彼が現役の国務長官時代、私はまだ幼かったのでほとんど記憶がない。ただ、引退後、何年か連続で新春番組としてNHKが”キッシンジャー世界を語る”という放送をし、それを毎年家族で見ていた。新年の国際関係をNHKのアメリカ支局長が1対1でキッシンジャーにインタビューするものである。そこで語られる明晰さにはいつも舌を巻いた。
「世の中にこんなに頭のいい人がいるのだな…」
「ユダヤ人ってうわさどおりに頭がいいんだな……」
子供ながらにそんなことを考えながら見ていた。
そして学生の頃、彼の著書、そのものズバリ「外交(Diplomacy)」を買った。しかし、それが1章をこえて読まれることなく、5回の引越に振り落とされずに本棚に鎮座していた。彼の訃報を耳にし、その本を思い出し、今年の新年の課題図書とした。それが夏休みの読書感想文の宿題となり、来年のカレンダーが発売される季節なり、やっと読了した。
とにかく圧倒的な知力、intelligenceである。
「反知性主義」なるものが吹き荒れる昨今、それを一掃するかのように知の力を見せつける著作だ。

## データ抜粋
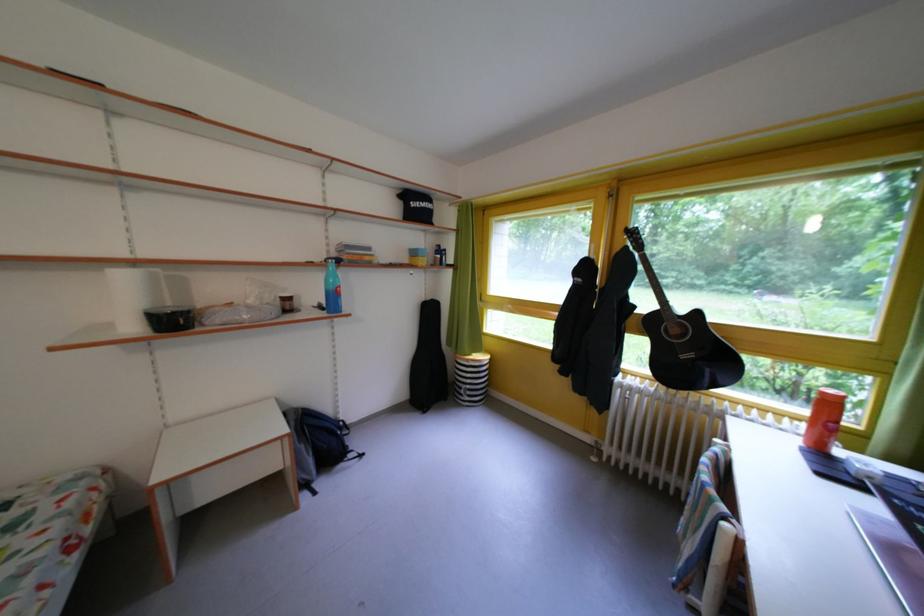
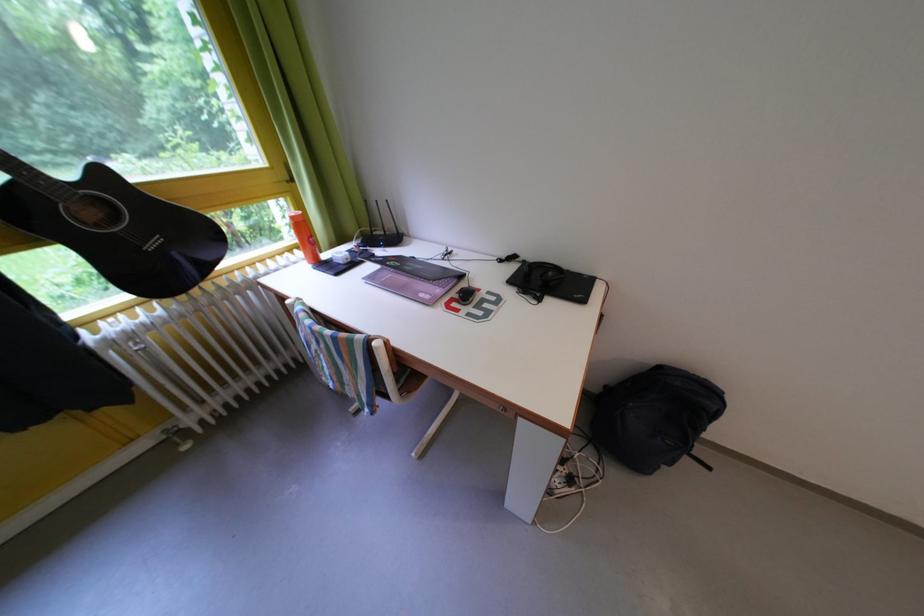
The images are taken continuously from a first-person perspective. In which direction is your viewpoint rotating?

The rotation direction of the camera is right-down.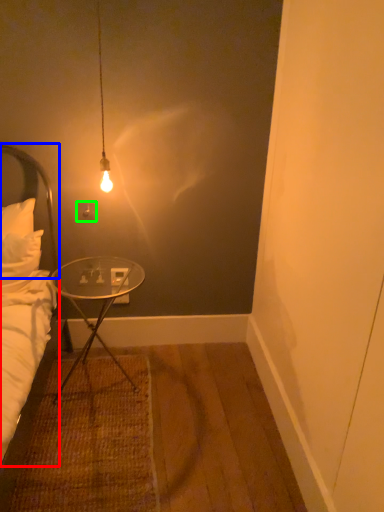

## 課題一覧
1) キッシンジャーに関する文章の「そして学生の頃、彼の著書、そ」から「に知の力を見せつける著作だ。」までを、「本棚」を「書棚」に置き換えたうえで改めて記してください。
2) キッシンジャーに関する文章によれば、NHKが新春番組として放送した番組の題名は何ですか。
3) キッシンジャーに関する文章を、示されている最後の文に続けて書き進めてください。

## 項目別解答
1)
そして学生の頃、彼の著書、そのものズバリ「外交(Diplomacy)」を買った。しかし、それが1章をこえて読まれることなく、5回の引越に振り落とされずに書棚に鎮座していた。彼の訃報を耳にし、その本を思い出し、今年の新年の課題図書とした。それが夏休みの読書感想文の宿題となり、来年のカレンダーが発売される季節なり、やっと読了した。
とにかく圧倒的な知力、intelligenceである。
「反知性主義」なるものが吹き荒れる昨今、それを一掃するかのように知の力を見せつける著作だ。

2) 「キッシンジャー世界を語る」です。

3)
記述は「現代のはじまり」と言われるナポレオン戦争後のヨーロッパ外交から始まる。リシュリュー、メッテルニヒ、そしてビスマルクと、世界史で出てきた「歴史上の」政治家の外交が脈々と現代につながるさまを述懐する。そこでは彼らは「過去の人」ではない。まるで今、自分が対峙する交渉相手であるがのごとく人物を浮き上がらせ、そしてその外交政策を克明に分析している。彼が国務長官として政策履行にかかわるとき、これらの歴史の鍛錬を積み重ねた上で臨んでいたのだからそら恐ろしい。先日、日本の首相や野党の党首が替わったが、今まで日本にキッシンジャーのような圧倒的な知性をもった政治家や閣僚はいただろうか?このような天才たちを国際社会で相手にしているのだから日本はよく今まで無事でいられたものだと度重なる幸運に感謝するしかない。
前述のNHKの番組「キッシンジャー世界を語る」のなかで、キッシンジャーは日高義隆NHKアメリカ総支局長の質問に
「私は政治家ではない、歴史学者だ」
とよく答えていた。日高総支局長がキッシンジャーに呼びかけるときも"Dr. Kissinger,"、”キッシンジャー博士”であった。彼の変わらぬアイデンティティーは「学者」なのだ。
政治家達が世界秩序の問題をいかに処理したか、それがうまくいったか失敗したか、そして、どうしてそうなったかということを検証することは、現代の外交を理解することの終わりではなくて、たぶん、その始まりなのである。
ややもすると日本では「学者はものは知っていて口は立つが実際に役に立たない」「理論と実践は別」と揶揄されるが、彼の学識の深さはそれが誤りであることを見せつける。
そしてその含蓄の効いた政治や政治家に対する洞察はマキャベリを彷彿させ、使われるアナロジーやレトリックはこれまた巧みだ。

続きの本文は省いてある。